- _ASSIGNED TASK 1_:
Could you rewrite the paragraph in the topic modeling workshop page that begins "In order to follow the R code" as a short list that keeps its main facts?
- _ASSIGNED TASK 2_:
Can you write the next part of the topic modeling workshop page, continuing after its last sentence?

====== EXCERPT TO READ

/SMS_2022_topicmodeling

Materials for my presentation on topic modeling for the 2022 SMS Research Methods Doctoral and Junior Faculty Consortium.

Primary LanguageR

SMS_2022_topicmodeling

Materials for my presentation on topic modeling for the 2022 SMS Research Methods Doctoral and Junior Faculty Consortium.

First time setup in R

In order to follow the R code developed for the workshop, two pieces of software need to be installed beforehand. The first is R, a free software environment for statistical computing and graphics. The second is RStudio, which is a graphical user interface that goes 'over' R, making it more user friendly. It is adamant that R is installed first, and RStudio second.

Before running the code shown below, install R on your system by going to the following page: https://cran.r-project.org/ Here, OS-specific versions of R can be found. For example, by clicking here, you can download the executable for Windows. For Mac OS X, the install file can be found here. Installation using the default settings should do the trick.

============
====== DATASET EXTRACT

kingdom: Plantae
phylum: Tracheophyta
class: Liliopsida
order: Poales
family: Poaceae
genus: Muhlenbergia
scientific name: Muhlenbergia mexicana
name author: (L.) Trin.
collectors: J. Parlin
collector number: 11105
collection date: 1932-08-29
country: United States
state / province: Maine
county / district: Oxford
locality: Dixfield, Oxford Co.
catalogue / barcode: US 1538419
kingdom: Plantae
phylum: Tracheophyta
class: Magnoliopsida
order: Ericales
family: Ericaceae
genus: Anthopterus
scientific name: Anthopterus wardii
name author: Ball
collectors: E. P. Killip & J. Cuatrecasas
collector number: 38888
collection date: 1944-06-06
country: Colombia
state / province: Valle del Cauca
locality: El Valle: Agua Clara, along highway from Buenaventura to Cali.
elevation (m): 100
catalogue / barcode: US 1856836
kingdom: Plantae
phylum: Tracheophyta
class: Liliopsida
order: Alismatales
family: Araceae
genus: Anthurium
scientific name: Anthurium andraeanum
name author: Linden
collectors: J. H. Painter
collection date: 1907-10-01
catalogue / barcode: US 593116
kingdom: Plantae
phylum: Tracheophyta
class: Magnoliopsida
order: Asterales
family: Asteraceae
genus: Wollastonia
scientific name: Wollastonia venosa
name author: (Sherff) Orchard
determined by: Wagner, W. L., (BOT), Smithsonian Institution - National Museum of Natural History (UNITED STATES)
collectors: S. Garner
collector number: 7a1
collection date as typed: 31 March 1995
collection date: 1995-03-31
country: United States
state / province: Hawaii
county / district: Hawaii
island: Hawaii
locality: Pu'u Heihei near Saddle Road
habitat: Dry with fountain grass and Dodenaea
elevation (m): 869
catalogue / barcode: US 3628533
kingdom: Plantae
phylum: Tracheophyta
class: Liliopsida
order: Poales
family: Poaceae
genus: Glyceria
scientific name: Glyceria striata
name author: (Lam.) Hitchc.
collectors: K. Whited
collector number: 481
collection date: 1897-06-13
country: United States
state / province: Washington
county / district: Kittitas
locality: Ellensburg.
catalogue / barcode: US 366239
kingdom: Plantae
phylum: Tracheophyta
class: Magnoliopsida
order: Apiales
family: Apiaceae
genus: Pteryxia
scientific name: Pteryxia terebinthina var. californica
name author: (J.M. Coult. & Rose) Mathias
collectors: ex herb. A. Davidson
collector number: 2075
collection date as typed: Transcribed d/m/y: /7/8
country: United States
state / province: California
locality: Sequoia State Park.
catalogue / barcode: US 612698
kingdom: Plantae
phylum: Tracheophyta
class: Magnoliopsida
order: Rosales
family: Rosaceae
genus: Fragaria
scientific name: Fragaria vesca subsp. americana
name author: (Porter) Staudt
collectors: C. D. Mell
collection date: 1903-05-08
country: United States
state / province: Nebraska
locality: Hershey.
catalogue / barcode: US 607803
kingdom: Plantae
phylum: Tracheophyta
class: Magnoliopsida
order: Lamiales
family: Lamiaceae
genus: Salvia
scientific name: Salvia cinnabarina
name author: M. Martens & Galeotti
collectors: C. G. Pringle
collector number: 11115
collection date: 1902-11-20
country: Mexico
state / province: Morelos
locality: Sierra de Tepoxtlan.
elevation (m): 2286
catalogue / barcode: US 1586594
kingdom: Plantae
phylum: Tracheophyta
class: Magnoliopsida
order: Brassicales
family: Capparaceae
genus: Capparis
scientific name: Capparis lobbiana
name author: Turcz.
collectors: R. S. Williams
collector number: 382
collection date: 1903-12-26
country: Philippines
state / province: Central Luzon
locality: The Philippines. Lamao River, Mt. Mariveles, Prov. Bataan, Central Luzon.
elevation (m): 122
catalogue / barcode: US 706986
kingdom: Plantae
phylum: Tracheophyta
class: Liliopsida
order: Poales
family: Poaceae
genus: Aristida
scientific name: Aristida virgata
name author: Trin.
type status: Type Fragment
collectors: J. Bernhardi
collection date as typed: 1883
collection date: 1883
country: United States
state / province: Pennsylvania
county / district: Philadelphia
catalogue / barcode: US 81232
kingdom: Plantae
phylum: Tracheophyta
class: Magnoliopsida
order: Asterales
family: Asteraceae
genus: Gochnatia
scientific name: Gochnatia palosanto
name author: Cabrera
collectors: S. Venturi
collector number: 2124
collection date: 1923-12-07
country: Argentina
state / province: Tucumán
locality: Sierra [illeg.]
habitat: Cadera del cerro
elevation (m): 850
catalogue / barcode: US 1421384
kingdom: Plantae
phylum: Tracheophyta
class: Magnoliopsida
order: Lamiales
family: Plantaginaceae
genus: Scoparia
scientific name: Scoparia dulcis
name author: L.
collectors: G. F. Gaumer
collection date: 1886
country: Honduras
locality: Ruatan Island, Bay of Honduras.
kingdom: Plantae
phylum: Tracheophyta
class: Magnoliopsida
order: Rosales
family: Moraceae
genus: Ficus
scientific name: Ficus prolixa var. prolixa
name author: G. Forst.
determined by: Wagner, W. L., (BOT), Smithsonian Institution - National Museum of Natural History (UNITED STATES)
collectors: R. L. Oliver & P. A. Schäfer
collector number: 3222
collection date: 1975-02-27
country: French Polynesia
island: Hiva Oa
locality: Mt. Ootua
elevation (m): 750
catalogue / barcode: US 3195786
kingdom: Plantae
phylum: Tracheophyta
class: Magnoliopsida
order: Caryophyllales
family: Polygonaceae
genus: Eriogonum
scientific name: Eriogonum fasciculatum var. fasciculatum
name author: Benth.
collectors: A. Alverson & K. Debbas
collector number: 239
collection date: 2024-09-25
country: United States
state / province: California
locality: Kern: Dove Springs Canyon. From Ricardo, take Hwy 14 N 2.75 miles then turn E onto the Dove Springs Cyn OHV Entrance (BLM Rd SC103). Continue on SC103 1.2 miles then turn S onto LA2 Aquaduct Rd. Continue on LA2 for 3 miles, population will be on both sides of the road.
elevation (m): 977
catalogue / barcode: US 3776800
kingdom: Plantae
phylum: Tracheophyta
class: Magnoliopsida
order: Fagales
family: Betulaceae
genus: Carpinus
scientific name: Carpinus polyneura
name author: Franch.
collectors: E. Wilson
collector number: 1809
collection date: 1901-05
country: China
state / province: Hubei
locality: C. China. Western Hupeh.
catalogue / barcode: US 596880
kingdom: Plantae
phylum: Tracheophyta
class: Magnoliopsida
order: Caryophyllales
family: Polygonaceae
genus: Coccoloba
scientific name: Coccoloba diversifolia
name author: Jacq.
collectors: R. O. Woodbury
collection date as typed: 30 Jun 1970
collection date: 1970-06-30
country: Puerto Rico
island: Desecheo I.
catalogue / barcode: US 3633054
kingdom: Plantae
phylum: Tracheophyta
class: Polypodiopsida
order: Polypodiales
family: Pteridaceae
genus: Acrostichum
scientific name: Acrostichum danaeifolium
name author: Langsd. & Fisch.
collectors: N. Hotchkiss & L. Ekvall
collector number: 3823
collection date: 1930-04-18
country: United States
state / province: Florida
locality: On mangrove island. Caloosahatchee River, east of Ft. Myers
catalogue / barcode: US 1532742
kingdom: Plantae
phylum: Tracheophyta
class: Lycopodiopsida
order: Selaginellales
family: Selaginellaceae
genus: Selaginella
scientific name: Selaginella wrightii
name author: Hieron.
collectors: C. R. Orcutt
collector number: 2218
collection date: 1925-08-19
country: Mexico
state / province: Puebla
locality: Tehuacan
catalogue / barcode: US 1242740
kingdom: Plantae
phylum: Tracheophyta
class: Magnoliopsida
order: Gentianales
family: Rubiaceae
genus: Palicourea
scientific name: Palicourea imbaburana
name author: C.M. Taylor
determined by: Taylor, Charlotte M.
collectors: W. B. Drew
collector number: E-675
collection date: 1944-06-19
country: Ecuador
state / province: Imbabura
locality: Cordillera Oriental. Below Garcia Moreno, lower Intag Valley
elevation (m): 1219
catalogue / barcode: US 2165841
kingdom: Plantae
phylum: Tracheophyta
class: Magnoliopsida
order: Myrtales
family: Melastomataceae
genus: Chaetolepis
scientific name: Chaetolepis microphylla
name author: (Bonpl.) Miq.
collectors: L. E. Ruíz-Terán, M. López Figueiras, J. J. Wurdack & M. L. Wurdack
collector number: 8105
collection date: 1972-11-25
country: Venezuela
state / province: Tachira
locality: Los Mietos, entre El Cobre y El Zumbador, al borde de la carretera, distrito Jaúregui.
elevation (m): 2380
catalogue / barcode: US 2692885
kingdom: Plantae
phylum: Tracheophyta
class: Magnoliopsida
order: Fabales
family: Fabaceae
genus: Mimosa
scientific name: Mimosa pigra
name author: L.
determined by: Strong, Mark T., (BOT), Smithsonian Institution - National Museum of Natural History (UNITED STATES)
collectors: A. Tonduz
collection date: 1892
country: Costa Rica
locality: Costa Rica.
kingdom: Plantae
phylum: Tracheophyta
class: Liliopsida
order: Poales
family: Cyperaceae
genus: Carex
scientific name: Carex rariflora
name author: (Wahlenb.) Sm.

============

- _TASK OUTPUT 1_:
- Two programs must be installed before following the workshop's R code.
- R: a free software environment for statistical computing and graphics.
- RStudio: a graphical user interface that runs over R and makes it easier to use.
- Install R first, then RStudio.

- _TASK OUTPUT 2_:
Then, after the installation of R is complete, navigate to the following page: https://www.rstudio.com/ You can download the free version of RStudio on this page. Again, the default settings should do the trick.

Then, after these steps are completed, it is advisable to run the following lines of code in RStudio once to install required packages.

# The "tm" package enables the text mining infrastructure that we will use for LDA.
if (!require("tm")) install.packages("tm")
# The "stm" package enables the estimation of the correlated topic model.
if (!require("stm")) install.packages("stm") 
# The "huge" package is used in making the correlations map.
if (!require("huge")) install.packages("huge")